In discussing the graph, the article states that "Specifically, rich high school dropouts remain in the top about as much as poor college grads stay stuck in the bottom 14 versus 16 percent, respectively. Not only that, but these low-income strivers are just as likely to end up in the bottom as these wealthy ne'er-do-wells. Some meritocracy."
My purpose here isn't to discuss the merits of their overall claim nor to challenge the idea that growing up in poverty makes one's path to financial success much more difficult. However, I would like to question this article's specific interpretation of the data presented in the referenced graph.
First, the graph itself is somewhat confusing, so it's worth ensuring that we understand the data that it's presenting. The two columns represent the distribution of each cohort in different income bins (those bins represent quantiles, but that's not extremely important to the structure of the graph). So, for example, of the people who fall into the "Poor College Grads" category, 20% fall into the richest quantile and 16% fall into the poorest quantile, and for those who fall into the "Rich High School Dropout" category, 14% fall into the richest quantile and 16% fall into the poorest quantile.
The article's main takeaway from this graph is that:
- Both cohorts have 16% of people falling into the poorest quantile
- The percentage of the "Poor College Grads" group that falls into the poorest quantile is only slightly less than the percentage of "Rich High School Dropouts" who fall into the richest quantile
While these observations are certainly true, they seem to miss the overall trend presented in the graph. The graph instead shows that the "Poor College Grads", compared to the "Rich High School Dropouts", are much more likely to be in the top 2 quantiles (41% vs 19%) and much less likely to be in the bottom two quantiles (33% vs 51%).

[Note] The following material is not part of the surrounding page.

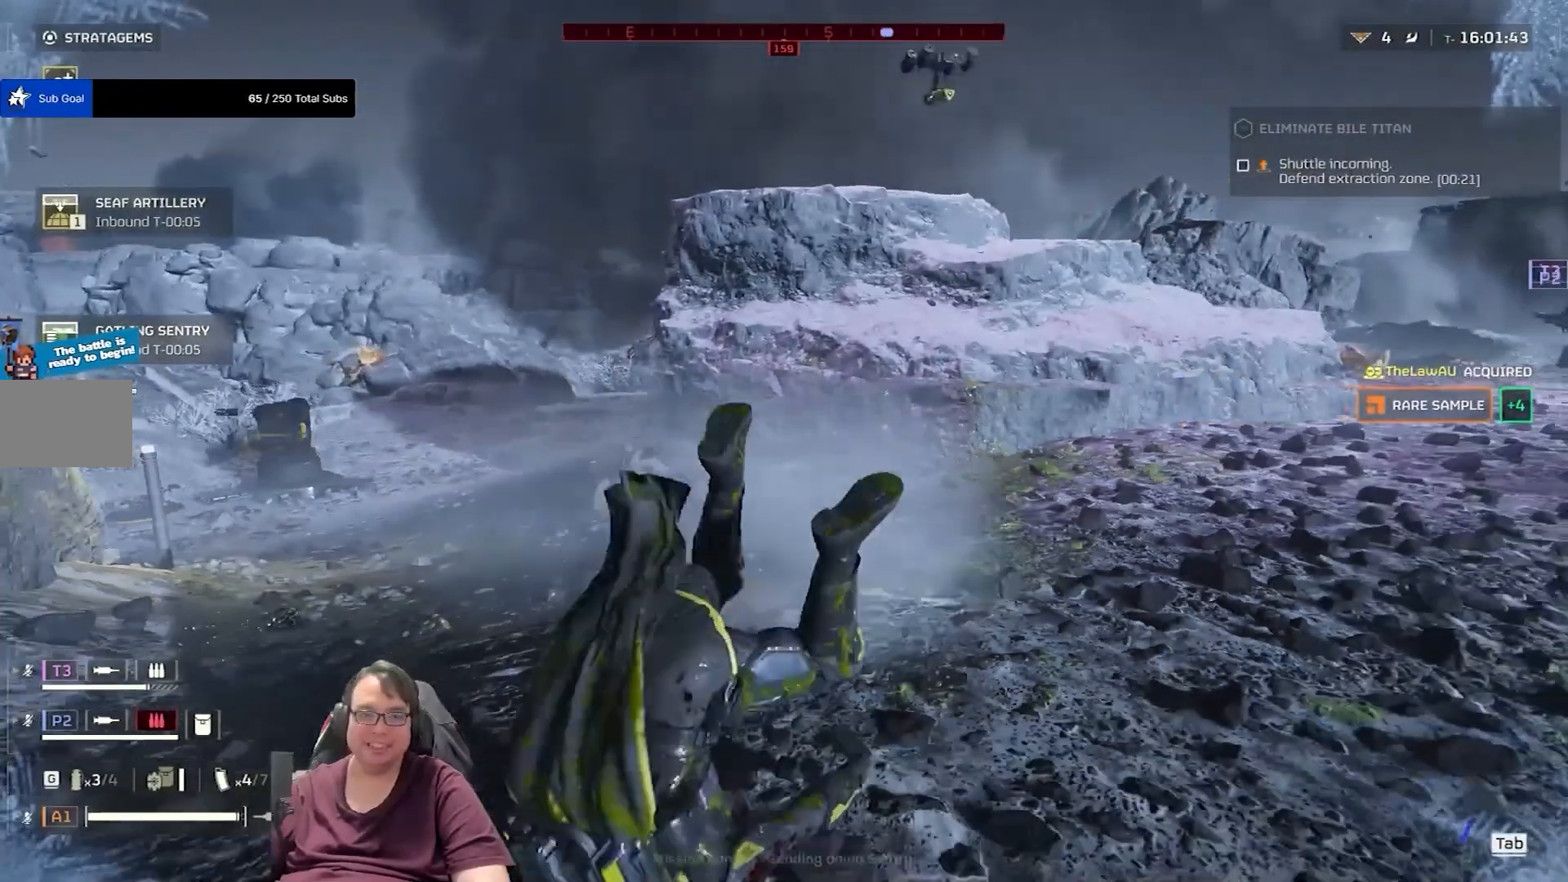
{"keys": ["d", "w"], "mouse": [], "events": []}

I think a better visualization of the data makes this trend more evident. Turning the data into a simple bar graph creates a more clear visualization of the distribution of these two cohorts
From that image, it's clear that if one were given the choice of drawing a quantile randomly from one of the two distributions, one would much prefer to draw from the "Poor College Grads" distributions. The fact that the two lines converge on the left and the fact that the height of the green line on the far right is not too much lower than the height of the blue line on the far left (which the article emphasizes using arrows) seems to be less important than the larger differences throughout most of the distributions.
A much better way to demonstrate differences in the eventual wealth of these two cohorts would be to compare the quantile distributions of rich vs poor high school dropouts and rich vs poor college graduates. My intuition is that comparison would be easier to interpret and, being an apples-to-apples comparison, any differences between the two distributions would be more significant.
In general, this image is a case of making simple data more complicated than it needs to be, and that additional complexity has the effect of potentially obscuring the underlying data. If possible, data should be represented by a line graph, a bar graph, or a table. Only under rare circumstances should one deviate from that policy, and only if one really knows what they are doing.